• **Énoncé du problème**:
Répondez aux questions suivantes à partir de l'extrait fourni.
1. Dans quelle ville des statues de Cervantès et de Junípero Serra ont-elles été vandalisées ?
2. À quel siècle l'extrait fait-il remonter l'origine de la légende noire ?
3. Quel ouvrage d'Octavio Paz l'extrait cite-t-il ?

• **Extrait fourni**:
- - - -
Malgré sa juste cause, le mouvement antiraciste à l’œuvre s’accompagne d’un projet de révisionnisme historique exempt de nuances. Iconoclaste, ce courant radical entend rayer tout monument, ou presque, rappelant le fait colonial dans les Amériques.
Bonne cause, mauvais moyens
Aux États-Unis, des manifestants ont endommagé puis retiré de leur socle plusieurs statues de Christophe Colomb. Des statues de Cervantès et du missionnaire franciscain Junípero Serra ont aussi été vandalisées à San Francisco, en Californie. Avec raison, ces évènements ont indigné une partie de la communauté latino-américaine aux États-Unis, en particulier celle de Floride.
La manière de relater l’histoire n’a jamais été épargnée par les modes idéologiques : elle reflète des partis pris.
Si l’héritage chrétien est visé dans son ensemble, c’est aussi, précisément, au catholicisme auquel on s’attaque à nouveau. Un catholicisme qui avait déjà mauvaise presse pour diverses raisons, et qui doit maintenant composer avec une puissante force politique l’accusant d’incarner le racisme envers les Autochtones.
Dans les médias et à l’université, il est de bon ton d’associer les catholiques aux pires exactions commises par le passé. Pourtant, il serait naïf de croire que cette image négative reflète la stricte réalité historique. La manière de relater l’histoire n’a jamais été épargnée par les modes idéologiques : elle reflète des partis pris.
Le rejet de l’empreinte catholique et hispanique s’appuie évidemment sur une lecture anachronique : faut-il encore rappeler qu’on ne peut juger le passé avec des critères éthiques actuels ? Mais dans le monde anglo-protestant principalement, ce rejet s’inscrit aussi dans la lignée de ce que des historiens ont nommé la légende noire (la leyenda negra), expression qui rappelle d’ailleurs celle de « Grande noirceur » au Québec.
La légende noire, un mythe encore vivant
Par opposition à la légende rose ou dorée, la légende noire présente les Espagnols et les catholiques comme des êtres sanguinaires. Ils auraient commis des massacres, voire des génocides sur lesquels il n’existe pourtant aucun consensus.
Dans son livre consacré à cette question, l’historien Joseph Pérez observe que l’Espagne a été injustement traitée dans l’histoire, par les intellectuels protestants en particulier.
Les concurrents européens de la Couronne espagnole auraient eu intérêt à voir ses intellectuels l’associer à l’intolérance, l’Inquisition et l’extermination des Indiens d’Amérique, évènement dont Pérez conteste la valeur historique. L’Espagne a été caricaturée.
En effet, les partisans du révisionnisme en vogue devraient savoir que globalement, les catholiques ont eu une approche très différente de celle des colons protestants dans leur participation à la colonisation du Nouveau Monde. S’ils sont loin d’avoir été parfaits, les crimes qu’on leur reproche aujourd’hui sont souvent déformés par cette légende noire réactivée aujourd’hui, mais dont l’origine remonte au XVIe siècle.
En 1950, le célèbre écrivain Octavio Paz a relativisé cette vision péjorative dans Le Labyrinthe de la solitude, ouvrage considéré comme le plus grand essai de la littérature mexicaine. Selon lui, le catholicisme a permis aux Autochtones de réintégrer le monde religieux — le plus structurant à l’époque —, alors qu’ils avaient été complètement dépouillés politiquement par la conquête.
- - - -
• **Données fournies**:
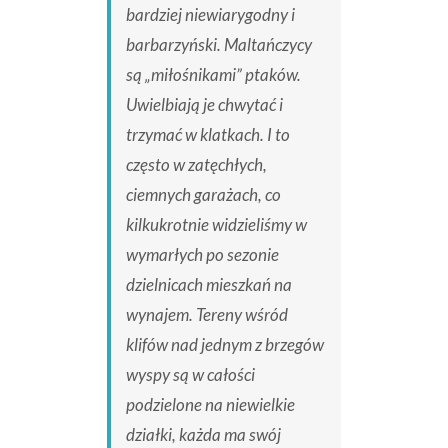
bardziej niewiarygodny i
barbarzyński. Maltańczycy
są „miłośnikami” ptaków.
Uwielbiają je chwytać i
trzymać w klatkach. I to
często w zatęchłych,
ciemnych garażach, co
kilkukrotnie widzieliśmy w
wymarłych po sezonie
dzielnicach mieszkań na
wynajem. Tereny wśród
klifów nad jednym z brzegów
wyspy są w całości
podzielone na niewielkie
działki, każda ma swój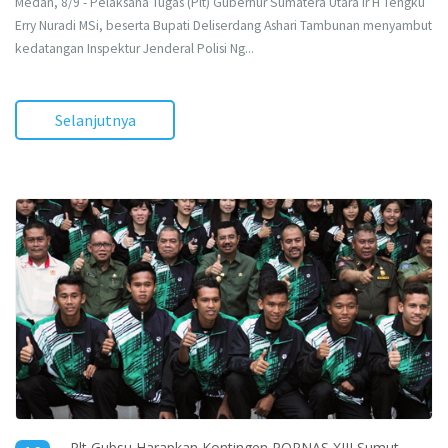
Medan, 8/9 - Pelaksana Tugas (Plt) Gubernur Sumatera Utara Ir H Tengku
Erry Nuradi MSi, beserta Bupati Deliserdang Ashari Tambunan menyambut
kedatangan Inspektur Jenderal Polisi Ng...
Selanjutnya
Plt Gubsu Harapkan Kontingen POPNAS XIII Sumut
- - - -
• **Réponse à l'exercice**:
1. À San Francisco, en Californie.
2. Au XVIe siècle.
3. Le Labyrinthe de la solitude.